Adam Glanzman | Getty Images

Todd Gurley #30 of the Los Angeles Rams is tackled during the game against the New England Patriots at Gillette Stadium on December 4, 2016 in Foxboro, Massachusetts.

Hosting a Super Bowl party this weekend? You can still do that without throwing financial responsibility to the wind.

This year, Americans are set to spend the second-highest amount of money ever on their Super Bowl parties, according to a National Retail Federation (NRF) survey, which surveyed more than 7,000 adults from Jan. 2 to Jan. 9, before it was known which teams would play. Of those Americans planning to watch, 60.9 million plan on attending a party, 44 million people plan to host a party, and 13 million people will be watching at a bar, the NRF found.

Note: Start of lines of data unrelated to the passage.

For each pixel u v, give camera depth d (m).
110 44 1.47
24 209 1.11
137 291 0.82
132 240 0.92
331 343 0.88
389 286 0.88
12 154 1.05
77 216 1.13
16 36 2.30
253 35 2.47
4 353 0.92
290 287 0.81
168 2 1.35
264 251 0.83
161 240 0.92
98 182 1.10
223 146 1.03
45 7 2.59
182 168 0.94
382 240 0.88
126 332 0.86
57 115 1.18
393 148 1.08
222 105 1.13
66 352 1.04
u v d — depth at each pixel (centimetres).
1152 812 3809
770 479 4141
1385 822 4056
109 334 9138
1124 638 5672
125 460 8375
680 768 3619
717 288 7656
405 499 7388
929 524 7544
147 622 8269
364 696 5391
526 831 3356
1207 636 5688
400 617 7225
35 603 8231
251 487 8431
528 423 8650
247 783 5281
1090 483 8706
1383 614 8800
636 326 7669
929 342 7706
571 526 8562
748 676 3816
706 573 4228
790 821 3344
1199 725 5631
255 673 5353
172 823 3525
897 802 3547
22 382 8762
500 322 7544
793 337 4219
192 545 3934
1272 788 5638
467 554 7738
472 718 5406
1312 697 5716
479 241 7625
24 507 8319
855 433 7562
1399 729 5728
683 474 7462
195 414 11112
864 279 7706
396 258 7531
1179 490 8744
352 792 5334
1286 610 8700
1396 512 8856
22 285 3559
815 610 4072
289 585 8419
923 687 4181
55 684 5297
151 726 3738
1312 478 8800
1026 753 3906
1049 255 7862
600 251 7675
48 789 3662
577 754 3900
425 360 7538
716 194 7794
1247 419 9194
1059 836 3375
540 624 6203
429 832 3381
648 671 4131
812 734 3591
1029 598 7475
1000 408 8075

People watching the big game will shell out an average of $81 a person, totaling in $14.8 billion, the NRF said. Football fans spent the most money during Super Bowl L back in 2016, when the Denver Broncos beat the Carolina Panthers. That year, the average was $82.19 per person, the retail association said.

Nearly 3 out of 4 of the respondents in the federation’s poll said they plan to watch the game this year. Yet the survey found that among the 35 to 44 age cohort, those game watchers were willing to spend the most on a Super Bowl fete–an average of $123.26.